Exercise directions
Repeat each record exactly, skipping the pictures.

Raw data
____

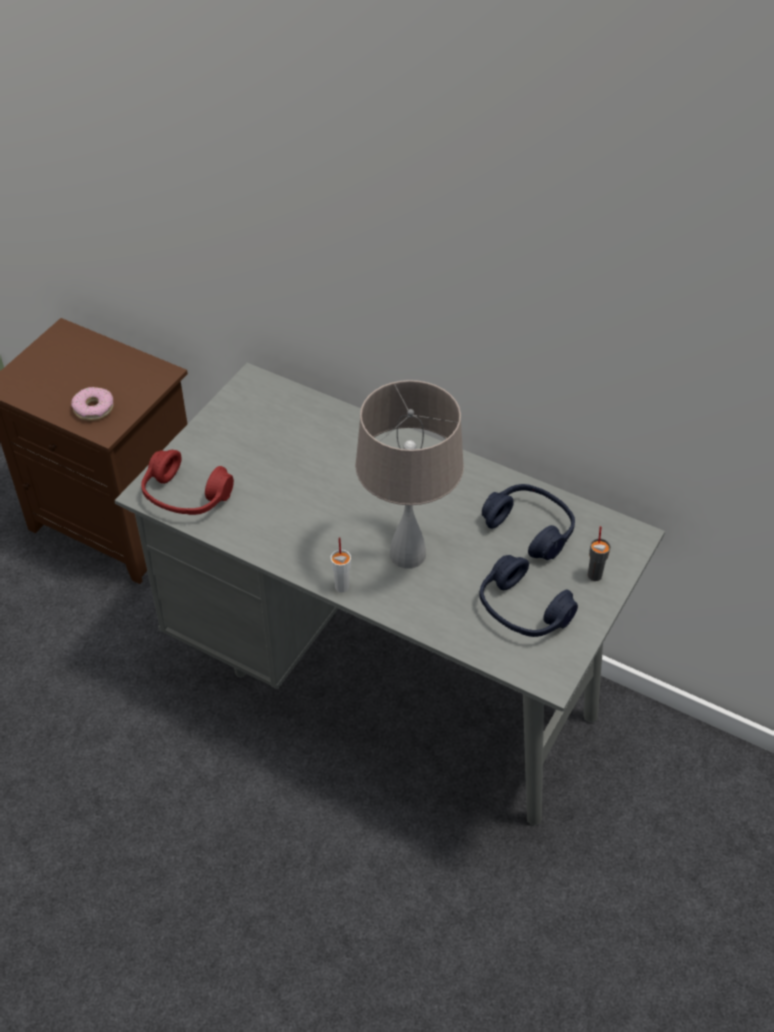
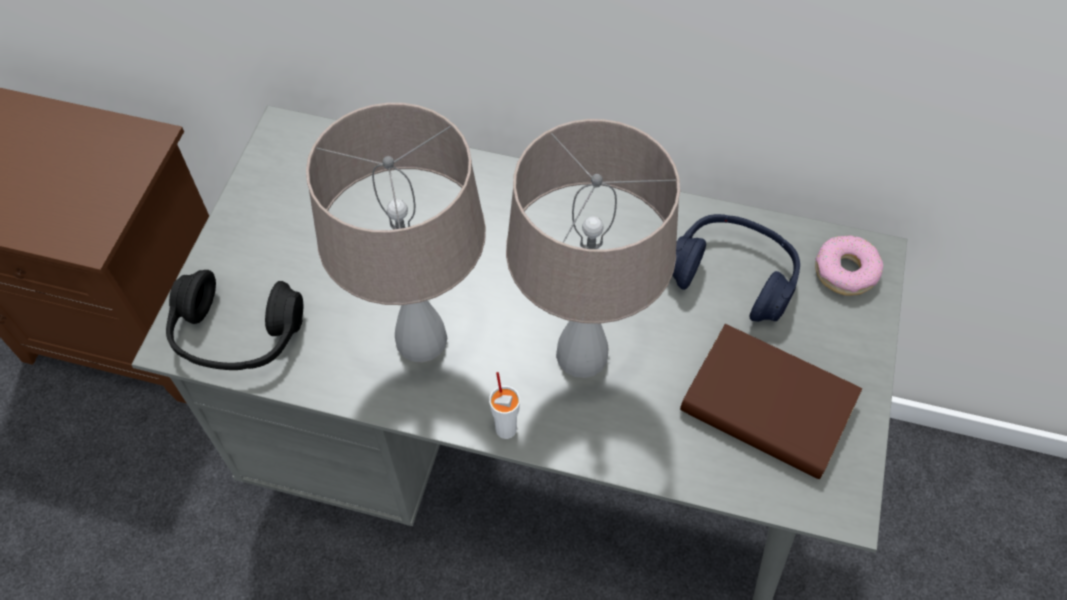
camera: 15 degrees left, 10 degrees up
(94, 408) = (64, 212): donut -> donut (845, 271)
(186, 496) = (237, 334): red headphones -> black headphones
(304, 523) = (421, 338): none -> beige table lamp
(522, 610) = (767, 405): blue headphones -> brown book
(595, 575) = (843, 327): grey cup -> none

____

Answer section
camera: 15 degrees left, 10 degrees up
(94, 408) = (64, 212): donut -> donut (845, 271)
(186, 496) = (237, 334): red headphones -> black headphones
(304, 523) = (421, 338): none -> beige table lamp
(522, 610) = (767, 405): blue headphones -> brown book
(595, 575) = (843, 327): grey cup -> none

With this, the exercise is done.